Internal dynamics of Abell 2294: a massive, likely merging cluster
Dipartimento di Fisica dell' Università degli Studi di Trieste – Sezione di Astronomia, via Tiepolo 11, 34143 Trieste, Italy e-mail: email@example.com
2 INAF – Osservatorio Astronomico di Trieste, via Tiepolo 11, 34143 Trieste, Italy
3 Fundación Galileo Galilei – INAF, Rambla José Ana Fernández Perez 7, 38712 Breña Baja (La Palma), Canary Islands, Spain
4 Instituto de Astrofísica de Canarias, C/Vía Láctea s/n, 38205 La Laguna (Tenerife), Canary Islands, Spain
5 Departamento de Astrofísica, Universidad de La Laguna, Av. del Astrofísico Franciso Sánchez s/n, 38205 La Laguna (Tenerife), Canary Islands, Spain
Accepted: 18 April 2010
Context. The mechanisms giving rise to diffuse radio emission in galaxy clusters, and in particular their connection with cluster mergers, are still debated.
Aims. We seek to explore the internal dynamics of the cluster Abell 2294, which has been shown to host a radio halo.
Methods. Our analysis is mainly based on redshift data for 88 galaxies acquired at the Telescopio Nazionale Galileo. We combine galaxy velocities and positions to select 78 cluster galaxies and analyze its internal dynamics. We also use both photometric data acquired at the Isaac Newton Telescope and X-ray data from the Chandra archive.

▸ **INFORMATION SHOWN**
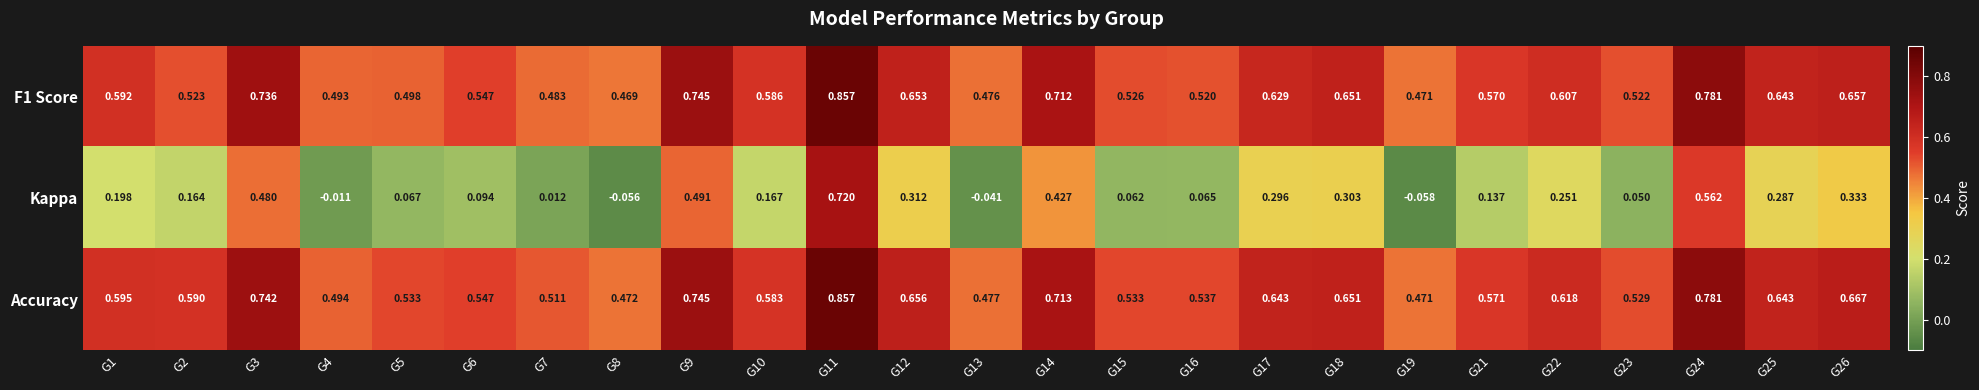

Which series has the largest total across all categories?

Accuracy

▸ **YOUR GOAL**
Could you write out the Abell 2294 text again, starting at the words "Aims. We seek" and ending after "the Chandra archive.", with "Telescopio Nazionale Galileo" renamed "TNG"?

▸ **EXERCISE OUTPUT**
Aims. We seek to explore the internal dynamics of the cluster Abell 2294, which has been shown to host a radio halo.
Methods. Our analysis is mainly based on redshift data for 88 galaxies acquired at the TNG. We combine galaxy velocities and positions to select 78 cluster galaxies and analyze its internal dynamics. We also use both photometric data acquired at the Isaac Newton Telescope and X-ray data from the Chandra archive.